I want to push back against this accusation of naivete, if only to be able to articular a theoretical space for thinking about democratic action and sustainable government for those many tens of millions of Americans who live urban (and sometimes even distinctly “cosmopolitan”) lives in cities in roughly the 100K to 500K range. No, it would be impossible to imagine a city the size of Wichita characterized by robust republican civic action of the sort which Peter holds out as one important ideal; we can’t really have local citizen democracy on our scale. But neither is it impossible to consider the kind of mass leverage which is possible on a middling, a moderate, urban level, distinct from the kind of (often dictatorially administered, top-heavy) consciously cosmopolitanism which presents (and perhaps, due to the pressures of growth and scale, cannot possibly do otherwise than see) our globalized world as the correct model for local governance. The mid-sized city has a distinct way of seeing itself, if it can develop the right lens to look through. Peter’s fine book, I think, is helpful in our attempts to build it.

3 COMMENTS

  1. Many, many years back, I saw a show on TV wherein a newbie Christian had joined a group which was determined to do some good in the world. Given a choice between rescuing one drunk from skid row or working for world peace, the latter option was chosen, as being easier.

    Saving the world is a piece of cake. Fixing our neighborhoods is harder, helping our family and friends is harder still, and reforming our Self is hardest of all.

    Big problem arises with the contention that everyone “should” participate in local or national government, in the community, for “betterment”, etc. Many people (I would not say most), simply cannot be bothered, for reasons which range from hedonism, through curmudgeonry, through being focused on work or other “more important” concerns. Some just want to mind their own business, and not worry about the (oft) insoluble problems of mankind.

    Participatory democracy and communitarian feelings are laudable, until one has to experience them.

  2. Mr. Naas, your post struck a cord with me. I believe more and more that most Americans – and particularly most Christians – need to stay at home!

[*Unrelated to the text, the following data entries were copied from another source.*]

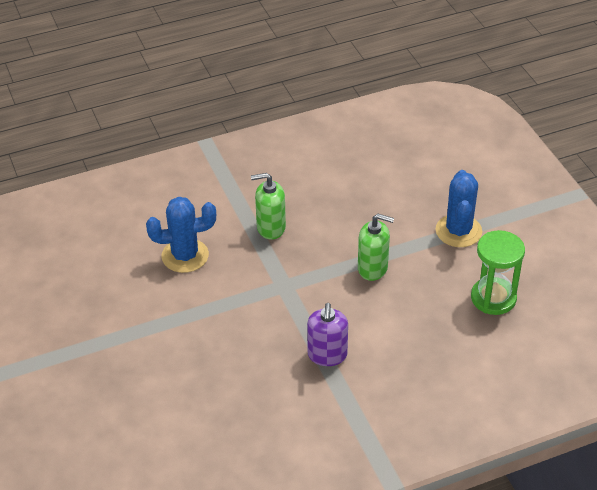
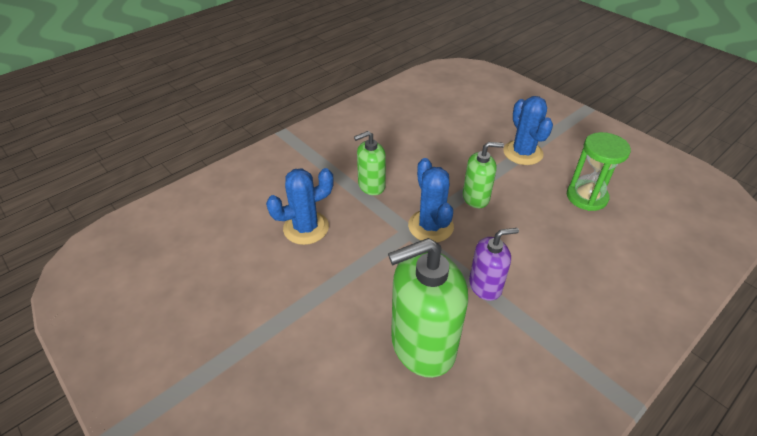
camera: 20 degrees left, 0 degrees up
(240, 387) = (422, 345): none -> green soap dispenser
(308, 286) = (430, 226): none -> blue cactus
(327, 355) = (485, 285): purple soap dispenser -> purple soap dispenser turned 90 degrees counterclockwise

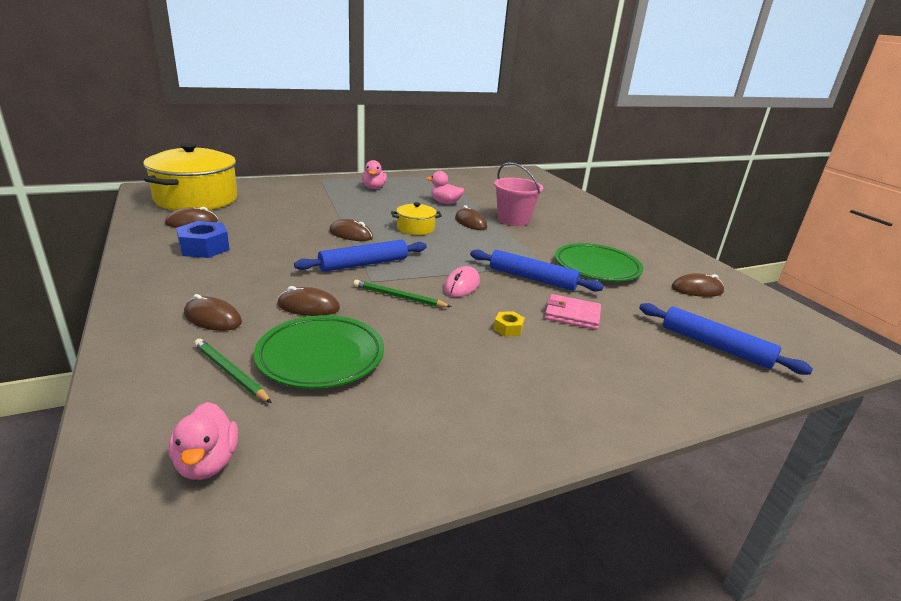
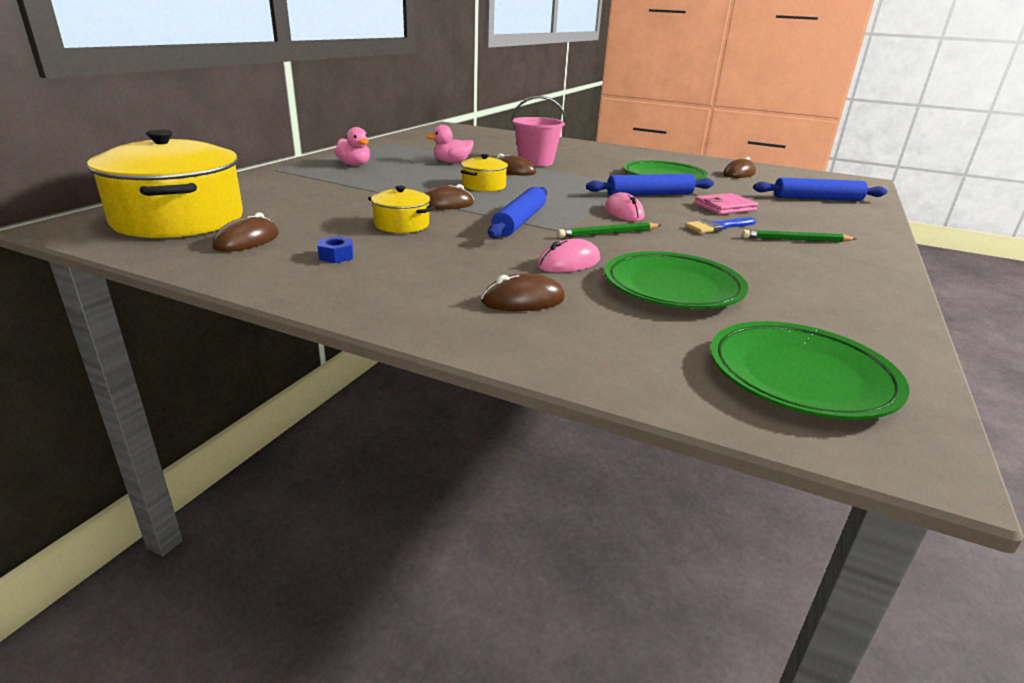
camera: 40 degrees left, 0 degrees up
(204, 248) = (336, 256): blue nut -> blue nut, size x0.52
(207, 463) = (800, 377): pink duck -> green plate
(230, 373) = (650, 325): green pencil -> green pencil (796, 240)
(288, 240) = (402, 225): none -> yellow pot
(308, 307) = (569, 263): brown mouse -> pink mouse
(508, 328) = (718, 227): yellow nut -> blue brush

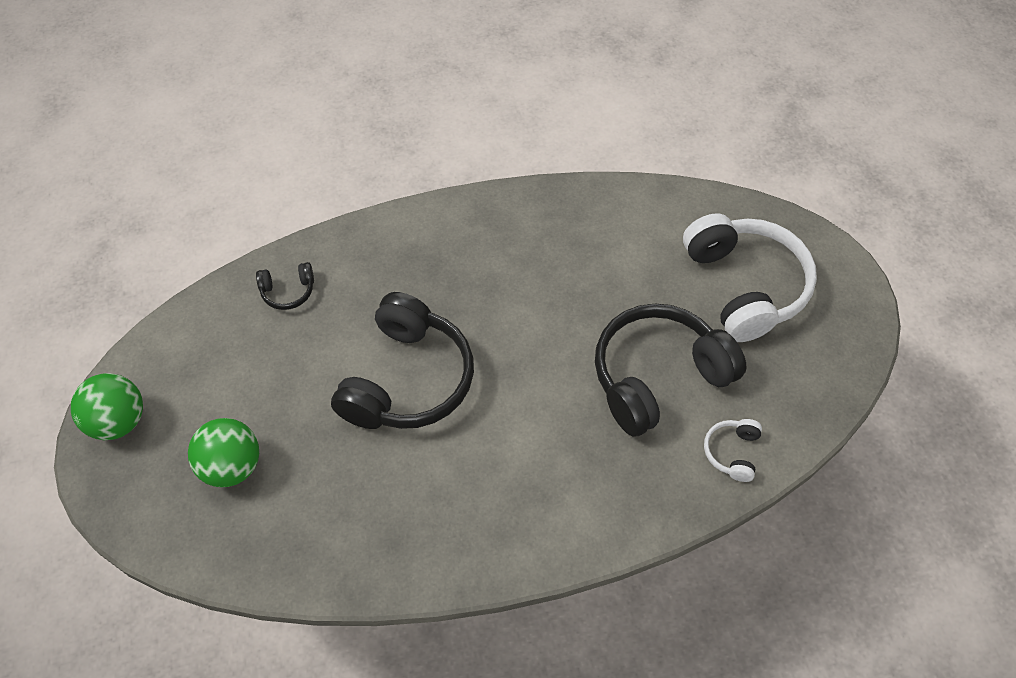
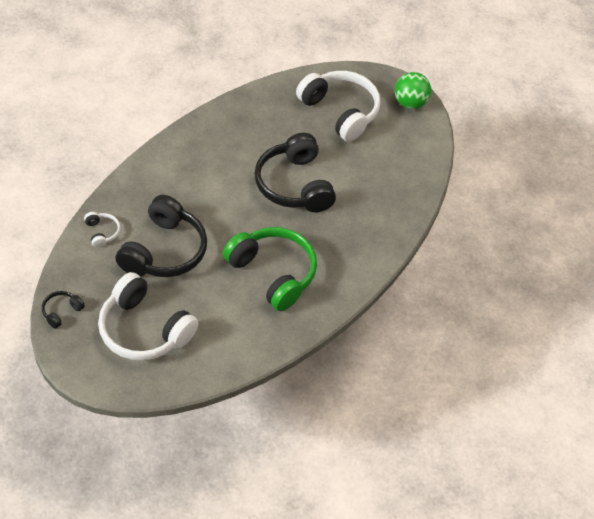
camera: 140 degrees right, 5 degrees down
(232, 466) = (340, 111): green ball -> white headphones
(288, 291) = (396, 195): black headphones -> black headphones (61, 312)
(535, 273) = (273, 273): none -> green headphones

    Of course in order to stay at home, one probably should have some inkling of what a home is, well beyond the execrable concept of urban and sub-urban sprawl and the “bedroom communities” this inspires. Filling houses, church buildings, shopping centers, etc. with empty, de-racinated people doesn’t make for much of a community! Indeed, it is much easier to “save the world” than to deal with and love my own awkward family and neighbors here in what passes for my community!